Prediction of sudden cardiac death (SCD) in the inherited cardiac conditions (ICC) remains challenging owing to complexities in the geno-phenotypic relationship and the limitations of current risk stratification techniques. This was demonstrated in a retrospective study we undertook in our cohort of patients with Brugada Syndrome and Hypertrophic Cardiomyopathy, highlighting the need to improve upon current risk stratification in these conditions.
Whilst models of arrhythmogenesis predict that non-uniform recovery of excitation promotes ventricular fibrillation, this can be difficult to evaluate in patients using conventional cardiac investigative tools that have limited spatial resolution. As autonomic tone has also been implicated in modulating arrhythmic risk in these conditions, we hypothesized that high-resolution characterisation of the electrophysiological substrate during physiological stress can identify at risk individuals.
To address the hypothesis, we evaluated the ability of electrocardiographical imaging (ECGi) to detect dynamic changes in whole heart depolarization and repolarization patterns following pharmacological and physiological stressors in patients with inherited cardiac conditions. ECGi is a non-invasive tool that utilises body surface potentials from a 252 electrode vest. The system applies inverse solution mathematics to reconstruct >1200 unipolar electrograms to provide detailed information on depolarization and repolarization patterns on a digitised epicardial heart surface.
By measuring the activation recovery interval, we demonstrated that patients with an ICC and previous aborted SCD events had a significantly greater increase in global dispersion of repolarization following exercise than those without previous aborted SCD events.

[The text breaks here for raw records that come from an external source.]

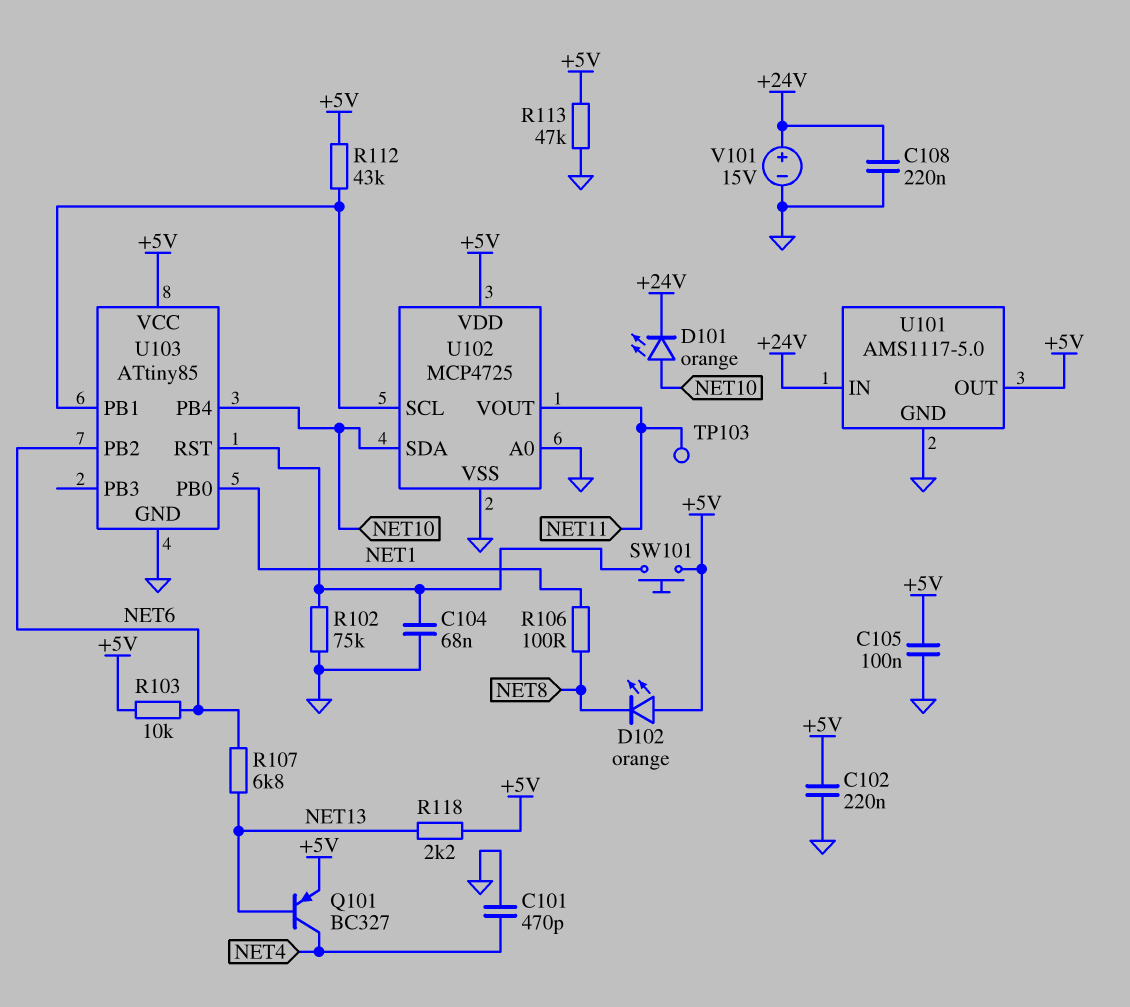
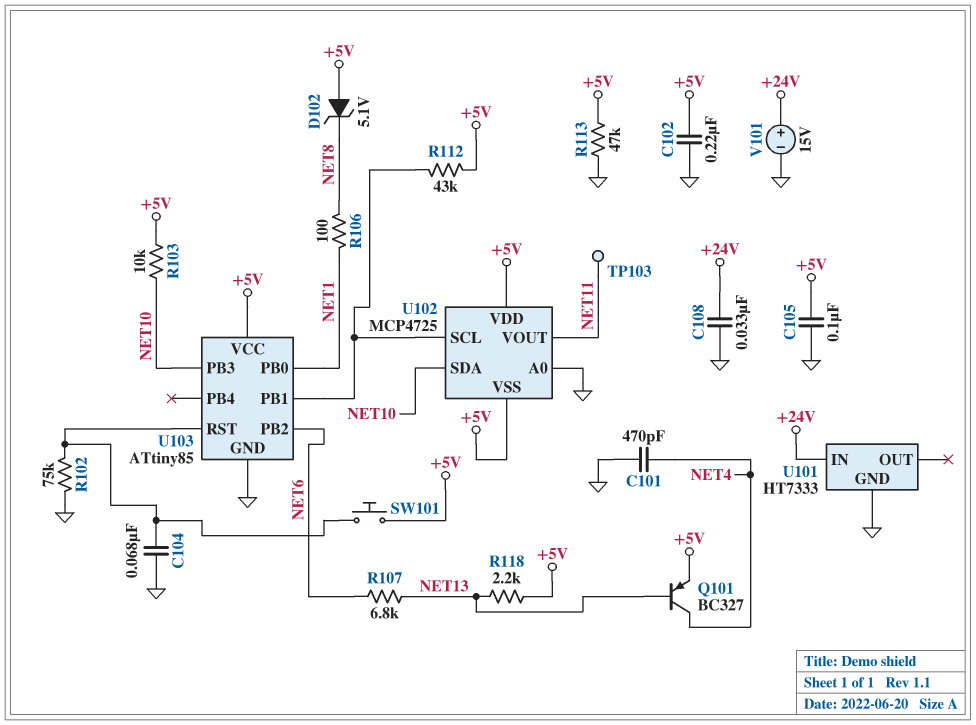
C108: 220nF (+24V, GND) -> 33nF (+24V, GND)
D101: LED orange (A NET10, K +24V) -> none
D102: LED orange (A +5V, K NET8) -> zener 5.1V (A +5V, K NET8)
R103: 10k (+5V, NET6) -> 10k (+5V, NET10)
U101: AMS1117-5.0 -> HT7333
U101 pin OUT: +5V -> none
U102 pin VSS: GND -> +5V
U103 pin PB3: none -> NET10
U103 pin PB4: NET10 -> none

We also observed the development of regional conduction slowing on ECGi 3D activation maps that occurred more frequently in individuals with previous SCD events than those without and that these conduction and repolarisation abnormalities returned to baseline following a further period of recovery. These dynamic changes suggest a role for autonomic stimulation in augmenting the arrhythmogenic substrate and identifying those at higher risk for SCD.

We subsequently developed the Ventricular Conduction Stability (V-CoS) test as a method to automatically and objectively quantify and localise the development of spatial heterogeneities in conduction following exertion. On testing this new method in a cohort of ICC patients, we found that there was a small degree of inter-operator, beat-to-beat and test re-test variability, making it a suitable and reliable method with which to assess the development of non-uniform recovery of excitation.
Lastly, we applied the V-CoS test to a cohort of patients with different types of ICC which included Brugada Syndrome, Hypertrophic Cardiomyopathy and idiopathic Ventricular Fibrillation. Using this technique, we observed that exertion produced lower V-CoS scores, or greater amounts of spatial heterogeneity, in SCD survivors compared to those without previous life threatening arrhythmic events regardless of the underlying pathology. The data suggest the clinical applicability of this tool as a potential risk stratifier for different types of ICC.
In conclusion, we provide evidence that the arrhythmogenic substrate of the ICCs appears to be augmented by exercise and can be characterised non-invasively with high resolution electrocardiographical imaging.